Posted at 6:30 PM, Sep 10, 2019

PERU, Neb. (KMTV) — The city of Peru, Nebraska is still facing flooding problems six months after it began.

Located in Nemaha County, the community of 865 people still has 8,000 acres of farmable land underwater. So far 3 News Now has reported on howthe town is recovering, how the townspeople are getting water, and the impact on students at the local state college, Peru State College.

The problems in the town have gone further than many imagined.

"It was a tough four and a half months, it was really hard," said Amy Mincer, a staff member at Peru State College. Overnight in March, Mincer's daily commute went from 35 minutes to two hours. She ended up moving in to the dorms for the rest of the semester.

"It made it bearable for me," Mincer said. "Living in the dorm wasn't great but it was a solution for my problem."

The problems at Peru State College reached more than just housing.

"Our water was shut off and we had to close campus for two days so that the city could come up with a way to bring water back to campus," said Dr. Dan Hanson, President at Peru State College.

While the water issue has been fixed and campus life is back to normal, there is still flooding in parts of Peru.

"None of the water you see is supposed to be here," said State Senator Julie Slama while walking through a flooded area in Peru. Senator Slama is from Peru and the town is part of her unicameral district. "Six months in we're still in the midst of the natural disaster. We're trying to get back on our feet as a community. We've also got some big assets in Peru. This is a critical component of Southeast Nebraska."

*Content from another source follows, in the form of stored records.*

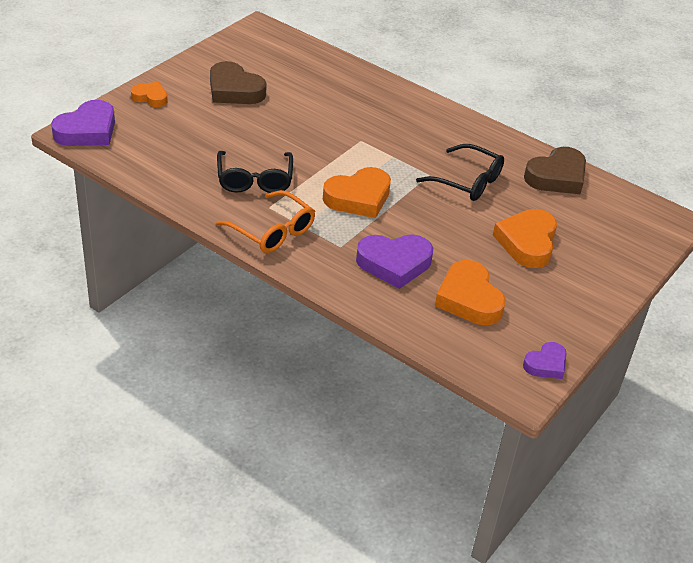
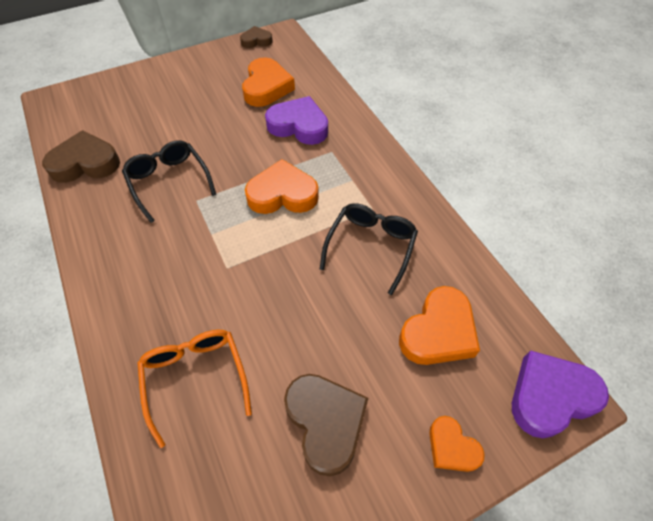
camera: 150 degrees left, 15 degrees up
orange glasses [216,190,315,253] -> orange glasses moved to [137,330,252,448]
orange heart [493,209,557,268] -> orange heart moved to [399,286,480,365]
purple heart [523,342,566,379] -> brown heart [240,26,273,48]

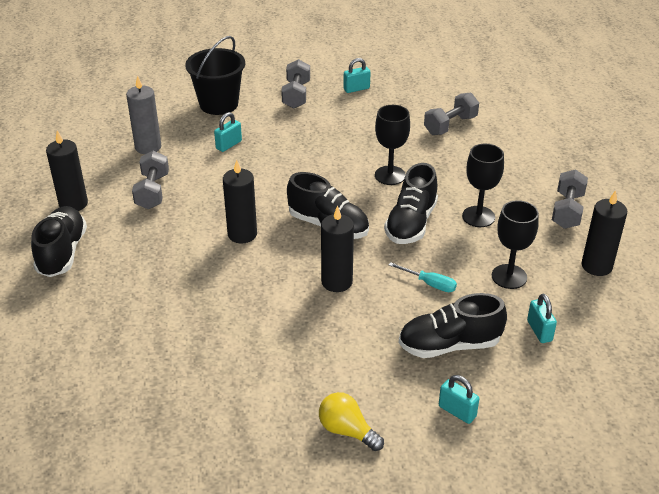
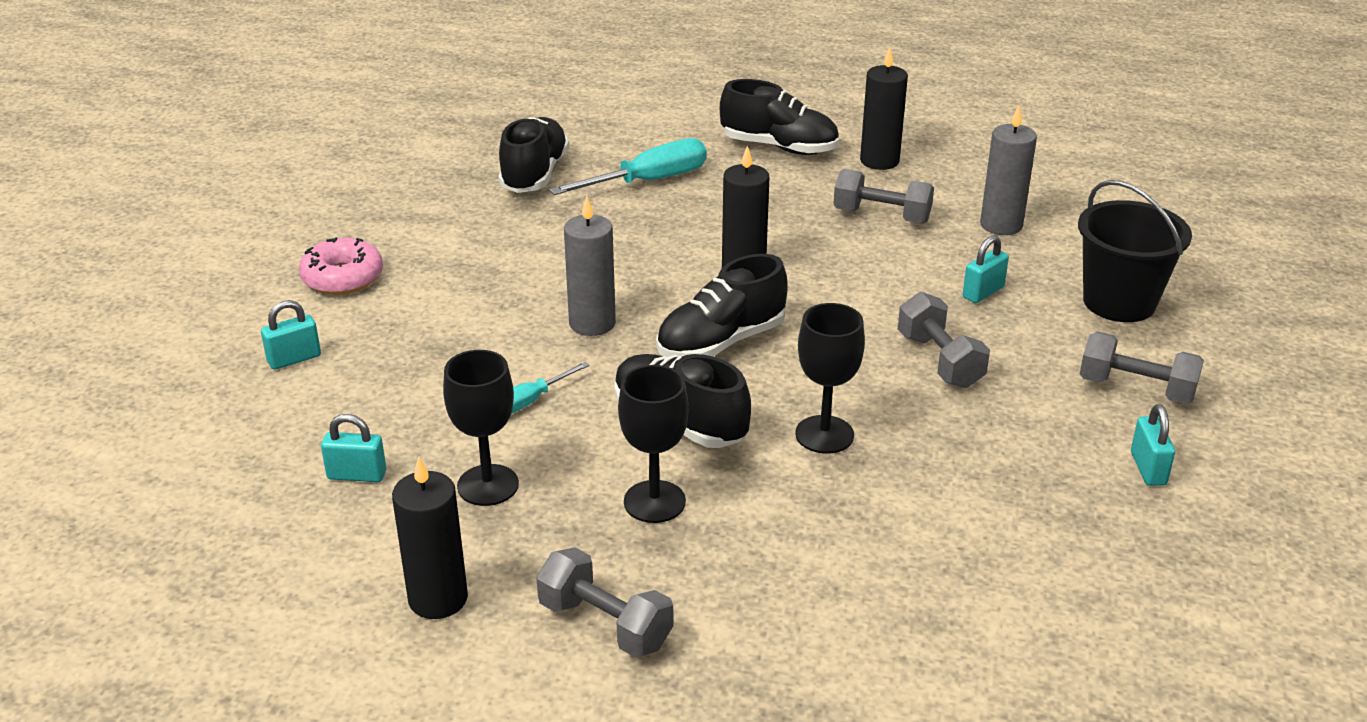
camera: 110 degrees right, 5 degrees down
turquoise padlock [214,112,242,152] -> turquoise padlock turned 75 degrees clockwise [963,235,1009,303]
yellow light bulb [319,392,384,451] -> pink donut [299,237,383,295]
black candle [321,206,354,292] -> grey candle [564,197,616,336]
black shoe [399,293,507,358] -> black shoe moved to [498,117,569,193]
grey dumbbell [424,92,479,135] -> grey dumbbell moved to [898,292,990,388]
none -> turquoise screwdriver [550,138,707,195]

The water levels have stayed consistent for the last several months. The water's remained because it has nowhere to go.

"People should care about a town of 860 people because these are people, these are Nebraskans," said Senator Slama.

So what's next for this town? It all starts with repairing the levee which is letting water flow in to the city.

3 News Now will continue telling the stories of Nebraskans as they recover from March's flooding.